▶ EXERCISE GOAL
Please write out every one of the records below word for word, with nothing changed or left out.

─── RECORDED INFORMATION

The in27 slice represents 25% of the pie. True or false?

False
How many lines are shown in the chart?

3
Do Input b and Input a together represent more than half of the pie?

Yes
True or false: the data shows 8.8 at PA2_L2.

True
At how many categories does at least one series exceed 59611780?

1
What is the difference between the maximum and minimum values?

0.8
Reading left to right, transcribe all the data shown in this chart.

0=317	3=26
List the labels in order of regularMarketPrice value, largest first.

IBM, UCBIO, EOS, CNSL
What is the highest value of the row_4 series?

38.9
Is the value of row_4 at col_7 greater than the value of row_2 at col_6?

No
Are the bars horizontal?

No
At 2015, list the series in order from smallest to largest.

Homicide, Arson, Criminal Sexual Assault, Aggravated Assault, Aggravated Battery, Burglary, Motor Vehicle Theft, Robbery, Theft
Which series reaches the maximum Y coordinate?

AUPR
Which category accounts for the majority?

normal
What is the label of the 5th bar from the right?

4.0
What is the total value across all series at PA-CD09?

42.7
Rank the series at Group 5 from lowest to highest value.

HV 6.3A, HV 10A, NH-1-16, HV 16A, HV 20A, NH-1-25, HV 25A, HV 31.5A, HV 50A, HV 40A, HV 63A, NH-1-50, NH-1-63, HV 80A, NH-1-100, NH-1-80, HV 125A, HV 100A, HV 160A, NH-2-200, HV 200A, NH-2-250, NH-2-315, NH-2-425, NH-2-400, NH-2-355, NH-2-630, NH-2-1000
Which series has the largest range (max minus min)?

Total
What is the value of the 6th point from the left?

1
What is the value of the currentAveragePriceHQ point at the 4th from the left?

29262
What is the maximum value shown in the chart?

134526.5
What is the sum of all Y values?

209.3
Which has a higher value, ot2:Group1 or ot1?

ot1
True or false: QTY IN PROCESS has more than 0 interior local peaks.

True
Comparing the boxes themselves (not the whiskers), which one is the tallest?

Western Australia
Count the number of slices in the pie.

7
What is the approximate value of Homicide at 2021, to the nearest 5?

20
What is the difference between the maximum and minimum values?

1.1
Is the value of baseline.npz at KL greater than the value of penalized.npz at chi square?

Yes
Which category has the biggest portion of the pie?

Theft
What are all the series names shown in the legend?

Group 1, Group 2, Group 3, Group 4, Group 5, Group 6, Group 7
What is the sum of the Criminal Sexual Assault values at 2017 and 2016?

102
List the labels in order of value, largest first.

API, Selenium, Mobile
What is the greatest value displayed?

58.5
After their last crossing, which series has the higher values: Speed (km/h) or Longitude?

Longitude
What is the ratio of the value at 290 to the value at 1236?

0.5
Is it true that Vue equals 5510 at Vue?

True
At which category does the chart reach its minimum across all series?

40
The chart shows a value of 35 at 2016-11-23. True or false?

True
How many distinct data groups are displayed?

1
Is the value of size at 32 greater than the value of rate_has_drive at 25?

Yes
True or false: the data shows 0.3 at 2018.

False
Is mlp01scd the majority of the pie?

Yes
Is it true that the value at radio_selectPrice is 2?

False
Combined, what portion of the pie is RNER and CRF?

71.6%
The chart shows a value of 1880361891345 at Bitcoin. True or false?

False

──────

▶ WRITTEN ANSWER
The in27 slice represents 25% of the pie. True or false?

False
How many lines are shown in the chart?

3
Do Input b and Input a together represent more than half of the pie?

Yes
True or false: the data shows 8.8 at PA2_L2.

True
At how many categories does at least one series exceed 59611780?

1
What is the difference between the maximum and minimum values?

0.8
Reading left to right, transcribe all the data shown in this chart.

0=317	3=26
List the labels in order of regularMarketPrice value, largest first.

IBM, UCBIO, EOS, CNSL
What is the highest value of the row_4 series?

38.9
Is the value of row_4 at col_7 greater than the value of row_2 at col_6?

No
Are the bars horizontal?

No
At 2015, list the series in order from smallest to largest.

Homicide, Arson, Criminal Sexual Assault, Aggravated Assault, Aggravated Battery, Burglary, Motor Vehicle Theft, Robbery, Theft
Which series reaches the maximum Y coordinate?

AUPR
Which category accounts for the majority?

normal
What is the label of the 5th bar from the right?

4.0
What is the total value across all series at PA-CD09?

42.7
Rank the series at Group 5 from lowest to highest value.

HV 6.3A, HV 10A, NH-1-16, HV 16A, HV 20A, NH-1-25, HV 25A, HV 31.5A, HV 50A, HV 40A, HV 63A, NH-1-50, NH-1-63, HV 80A, NH-1-100, NH-1-80, HV 125A, HV 100A, HV 160A, NH-2-200, HV 200A, NH-2-250, NH-2-315, NH-2-425, NH-2-400, NH-2-355, NH-2-630, NH-2-1000
Which series has the largest range (max minus min)?

Total
What is the value of the 6th point from the left?

1
What is the value of the currentAveragePriceHQ point at the 4th from the left?

29262
What is the maximum value shown in the chart?

134526.5
What is the sum of all Y values?

209.3
Which has a higher value, ot2:Group1 or ot1?

ot1
True or false: QTY IN PROCESS has more than 0 interior local peaks.

True
Comparing the boxes themselves (not the whiskers), which one is the tallest?

Western Australia
Count the number of slices in the pie.

7
What is the approximate value of Homicide at 2021, to the nearest 5?

20
What is the difference between the maximum and minimum values?

1.1
Is the value of baseline.npz at KL greater than the value of penalized.npz at chi square?

Yes
Which category has the biggest portion of the pie?

Theft
What are all the series names shown in the legend?

Group 1, Group 2, Group 3, Group 4, Group 5, Group 6, Group 7
What is the sum of the Criminal Sexual Assault values at 2017 and 2016?

102
List the labels in order of value, largest first.

API, Selenium, Mobile
What is the greatest value displayed?

58.5
After their last crossing, which series has the higher values: Speed (km/h) or Longitude?

Longitude
What is the ratio of the value at 290 to the value at 1236?

0.5
Is it true that Vue equals 5510 at Vue?

True
At which category does the chart reach its minimum across all series?

40
The chart shows a value of 35 at 2016-11-23. True or false?

True
How many distinct data groups are displayed?

1
Is the value of size at 32 greater than the value of rate_has_drive at 25?

Yes
True or false: the data shows 0.3 at 2018.

False
Is mlp01scd the majority of the pie?

Yes
Is it true that the value at radio_selectPrice is 2?

False
Combined, what portion of the pie is RNER and CRF?

71.6%
The chart shows a value of 1880361891345 at Bitcoin. True or false?

False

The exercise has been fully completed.